# Battlefield 4 Patch 18.11.2014 + Patchnotes



## Maxicus (18. November 2014)

Hey Leute,

heute ist das Battlefield 4 Update für Final Stand erschienen. Das Update ist ca. 1,3Gb groß und kommt für alle Geräte: PS3, PS4, XBOX 360, XBOX ONE, PC
Spielbar sind die Neuen Maps, Fahrzeuge und Waffen vorerst nur für Premium Spieler. In zwei Wochen haben dann auch alle anderen Zugriff auf den DLC.

Hauptanpassungen sind: 

- Treffermarker Verbesserungen - schnellere und präzisere Erkennung
- unter Wasser Sound Fehlerbehebungen
- Fehlerbehebungen im allgemeinen
- Fehlerbehebungen für die "Battle-Pickups" (also Waffen und Werkzeuge die auf den Karten herumliegen)
- Verbesserung beim Laden der Umgebung von "China Rising" Karten
- Verbesserungen des "Shaders" für alle Holo Visiere (vorallem bessere Sichtbarkeit auf sehr hellen Hintergünden)
- Viele Verbesserungen und Fehlerbehebungen für Spieler oder Projektil Kollisionen auf fast allen Karten (Gegenstände und Häuser die sich in verschiedenen Maps wiederholen werden nur einmal Aufgeführt)
- Waffen Anpassungen
- Charakter Animations Verbesserungen und Fehlerbehebungen in "3rd person" und "1st person"
- uvm ...

Alle Patchnotes in englischer Form findet Ihr im folgenden Link:

[ALL PLATFORMS] Game - Forums - Battlelog / Battlefield 4

*Update*: Eben mal PC neu gestartet: Nach diesem ersten 1,3 Gb Patch der für alle Spieler, auch ohne Premium Zugang, erhältlich ist und zwingen zum spielen benötigt wird, startet der eigentliche Final Stand DLC der nun ausschließlich für Premium Spieler bestimmt ist, dieser Beläuft sich nochmals auf 6,03Gb.

LG Max


----------



## Bandicoot (18. November 2014)

Bin schon am Laden! Klingt gut, hoffe läuft auch so. 
Die Hitkollision allgemein ist misst. Hinter Gebäude oder Gegenstände flüchten bei Beschuss, endet meist tödlich, da man vorher als getroffen erkannt wird aber erst hinter der Deckung stirbt.  Das nervt.


----------



## Nils16866 (18. November 2014)

Habe mich auch ständig gewundert warum ich im letzten monent in deckung sterbe.


----------



## drstoecker (18. November 2014)

Habs runtergeladen. Hab auch heute 19 gold battlepacks erhalten was jemand ob das was mit dem dlc zu tun hat?


----------



## xActionx (18. November 2014)

drstoecker schrieb:


> Habs runtergeladen. Hab auch heute 19 gold battlepacks erhalten was jemand ob das was mit dem dlc zu tun hat?


 
Ist wohl einigen passiert wie dem Battlelog Forum entnehmen ist... KA obs gewollt oder n Fehler ist. 

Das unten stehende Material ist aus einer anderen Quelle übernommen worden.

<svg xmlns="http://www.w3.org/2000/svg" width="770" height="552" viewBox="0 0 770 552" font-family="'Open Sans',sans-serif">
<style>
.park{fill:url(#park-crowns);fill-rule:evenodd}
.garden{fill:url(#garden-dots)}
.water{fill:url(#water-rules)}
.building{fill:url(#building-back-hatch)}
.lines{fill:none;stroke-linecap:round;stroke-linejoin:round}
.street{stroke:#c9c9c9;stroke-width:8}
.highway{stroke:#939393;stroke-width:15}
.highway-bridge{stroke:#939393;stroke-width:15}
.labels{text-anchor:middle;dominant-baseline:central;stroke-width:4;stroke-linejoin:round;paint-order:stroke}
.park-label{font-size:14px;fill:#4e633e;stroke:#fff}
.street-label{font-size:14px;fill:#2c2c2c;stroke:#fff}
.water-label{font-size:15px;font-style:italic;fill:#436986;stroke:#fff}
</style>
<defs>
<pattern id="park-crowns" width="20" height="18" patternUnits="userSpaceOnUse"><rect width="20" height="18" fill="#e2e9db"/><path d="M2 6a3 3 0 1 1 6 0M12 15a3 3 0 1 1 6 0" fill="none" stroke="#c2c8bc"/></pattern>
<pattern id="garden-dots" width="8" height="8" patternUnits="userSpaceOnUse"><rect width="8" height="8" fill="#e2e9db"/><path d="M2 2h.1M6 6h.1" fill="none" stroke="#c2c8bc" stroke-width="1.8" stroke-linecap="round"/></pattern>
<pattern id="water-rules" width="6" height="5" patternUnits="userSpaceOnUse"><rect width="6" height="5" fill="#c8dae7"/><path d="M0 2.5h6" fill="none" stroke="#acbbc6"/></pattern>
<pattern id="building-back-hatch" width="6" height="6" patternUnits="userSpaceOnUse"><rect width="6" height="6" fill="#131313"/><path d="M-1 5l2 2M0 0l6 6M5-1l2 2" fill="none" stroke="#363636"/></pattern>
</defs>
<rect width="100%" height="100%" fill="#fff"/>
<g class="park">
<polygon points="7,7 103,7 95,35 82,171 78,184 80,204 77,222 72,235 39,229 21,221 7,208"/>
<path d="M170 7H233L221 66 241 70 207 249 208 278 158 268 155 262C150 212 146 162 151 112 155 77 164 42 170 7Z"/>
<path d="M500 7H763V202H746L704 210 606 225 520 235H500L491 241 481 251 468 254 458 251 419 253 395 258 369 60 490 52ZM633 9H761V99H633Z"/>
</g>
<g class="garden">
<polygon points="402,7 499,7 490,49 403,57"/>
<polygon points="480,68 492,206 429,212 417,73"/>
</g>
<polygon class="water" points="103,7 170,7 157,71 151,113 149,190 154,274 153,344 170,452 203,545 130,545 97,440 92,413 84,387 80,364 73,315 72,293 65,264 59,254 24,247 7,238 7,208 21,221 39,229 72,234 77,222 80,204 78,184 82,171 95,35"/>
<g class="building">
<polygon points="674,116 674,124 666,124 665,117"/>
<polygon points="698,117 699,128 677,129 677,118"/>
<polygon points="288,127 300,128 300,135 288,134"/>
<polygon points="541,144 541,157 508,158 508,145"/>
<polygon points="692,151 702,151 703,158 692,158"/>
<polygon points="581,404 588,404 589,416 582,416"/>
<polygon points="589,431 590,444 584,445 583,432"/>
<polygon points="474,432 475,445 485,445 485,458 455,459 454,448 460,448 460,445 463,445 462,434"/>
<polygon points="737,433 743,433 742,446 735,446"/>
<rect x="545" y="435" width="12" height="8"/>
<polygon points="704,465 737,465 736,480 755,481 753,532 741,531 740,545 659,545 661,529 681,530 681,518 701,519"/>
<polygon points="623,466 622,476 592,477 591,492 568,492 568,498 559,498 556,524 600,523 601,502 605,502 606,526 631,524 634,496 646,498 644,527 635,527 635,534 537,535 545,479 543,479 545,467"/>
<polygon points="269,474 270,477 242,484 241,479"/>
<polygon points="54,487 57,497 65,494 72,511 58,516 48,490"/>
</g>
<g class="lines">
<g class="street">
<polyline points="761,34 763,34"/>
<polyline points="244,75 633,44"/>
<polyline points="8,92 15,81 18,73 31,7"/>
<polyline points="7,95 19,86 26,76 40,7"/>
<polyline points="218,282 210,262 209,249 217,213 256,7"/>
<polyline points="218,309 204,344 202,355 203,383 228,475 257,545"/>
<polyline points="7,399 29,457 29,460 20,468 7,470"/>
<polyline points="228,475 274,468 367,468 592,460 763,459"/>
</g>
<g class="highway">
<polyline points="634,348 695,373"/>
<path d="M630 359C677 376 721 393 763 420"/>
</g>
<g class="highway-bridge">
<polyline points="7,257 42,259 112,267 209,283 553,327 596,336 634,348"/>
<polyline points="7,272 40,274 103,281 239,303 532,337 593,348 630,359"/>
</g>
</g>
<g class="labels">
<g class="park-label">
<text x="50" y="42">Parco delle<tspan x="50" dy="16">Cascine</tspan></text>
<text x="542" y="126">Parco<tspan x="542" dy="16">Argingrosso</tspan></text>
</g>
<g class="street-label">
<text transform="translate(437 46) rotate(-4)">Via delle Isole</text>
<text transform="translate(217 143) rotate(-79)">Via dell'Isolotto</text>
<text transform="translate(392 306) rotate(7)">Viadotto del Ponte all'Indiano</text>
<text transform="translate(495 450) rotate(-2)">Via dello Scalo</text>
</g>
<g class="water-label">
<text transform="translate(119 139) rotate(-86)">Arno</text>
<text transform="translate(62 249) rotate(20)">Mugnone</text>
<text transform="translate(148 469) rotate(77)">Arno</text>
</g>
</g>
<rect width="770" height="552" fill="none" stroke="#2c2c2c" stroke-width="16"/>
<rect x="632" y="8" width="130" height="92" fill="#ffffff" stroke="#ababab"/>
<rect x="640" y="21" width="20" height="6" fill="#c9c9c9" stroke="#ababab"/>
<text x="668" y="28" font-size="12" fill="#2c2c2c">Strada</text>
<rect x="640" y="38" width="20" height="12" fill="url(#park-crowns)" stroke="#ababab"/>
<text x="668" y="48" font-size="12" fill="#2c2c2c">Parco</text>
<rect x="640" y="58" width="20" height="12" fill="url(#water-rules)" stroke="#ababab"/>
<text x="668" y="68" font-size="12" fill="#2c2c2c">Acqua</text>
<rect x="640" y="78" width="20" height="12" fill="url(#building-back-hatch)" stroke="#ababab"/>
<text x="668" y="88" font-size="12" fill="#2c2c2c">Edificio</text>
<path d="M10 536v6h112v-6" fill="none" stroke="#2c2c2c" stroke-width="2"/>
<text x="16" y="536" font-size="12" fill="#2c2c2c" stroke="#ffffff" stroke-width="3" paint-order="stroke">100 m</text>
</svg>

Bin grade am runterladen von Final Stand aber iwie schmiert der Download immer mit der Meldung ab, dass die Server überlastet sind...


----------



## Askard (18. November 2014)

Das mit den Battlepacks is kein Fehler


> Für spezielle (den ersten oder Nummer 100 oder sowas...) Service Stars von Klassen und Fahrzeugen gibt es Gold Battlepacks.
> Und die wurden jetzt auch nachgereicht.


Quelle


----------



## xActionx (18. November 2014)

Askard schrieb:


> Das mit den Battlepacks is kein Fehler
> 
> Quelle


 
Jupp jetzt hab ich grade 106 Stück bekommen ^^


----------



## Dynamitarde (18. November 2014)

Battlepacks sind einfach nur schwachsinniger mist .XP Boost sind vielleicht am Anfang noch relativ nützlich.Aber mittlerweile habe ich von diesen mist, bestimmt 200 Stück .


----------



## M4xw0lf (18. November 2014)

Ein 7,3GB-Patch? Oookaay.


----------



## CSOger (18. November 2014)

Patch und DLC.


----------



## xActionx (18. November 2014)

M4xw0lf schrieb:


> Ein 7,3GB-Patch? Oookaay.


 
6GB davon sind der DLC sprich die neuen Karten...

@Topic:
Nach dem Patch gefallen mir die Hitmarker zwar besser aber irgendwie sehen die Red-dots speziell das Coyote mMn richtig beschis*en aus.


----------



## MrMantis (18. November 2014)

xActionx schrieb:


> 6GB davon sind der DLC sprich die neuen Karten...
> 
> @Topic:
> Nach dem Patch gefallen mir die Hitmarker zwar besser aber irgendwie sehen die Red-dots speziell das Coyote mMn richtig beschis*en aus.


 
Die Farben von den Verbündeten haben Sie doch im HUD jetzt auch umgeändert, weiß jemand ob man das umändern kann auf das alte ?.


----------



## Maxicus (18. November 2014)

xActionx schrieb:


> Nach dem Patch gefallen mir die Hitmarker zwar besser aber irgendwie sehen die Red-dots speziell das Coyote mMn richtig beschis*en aus.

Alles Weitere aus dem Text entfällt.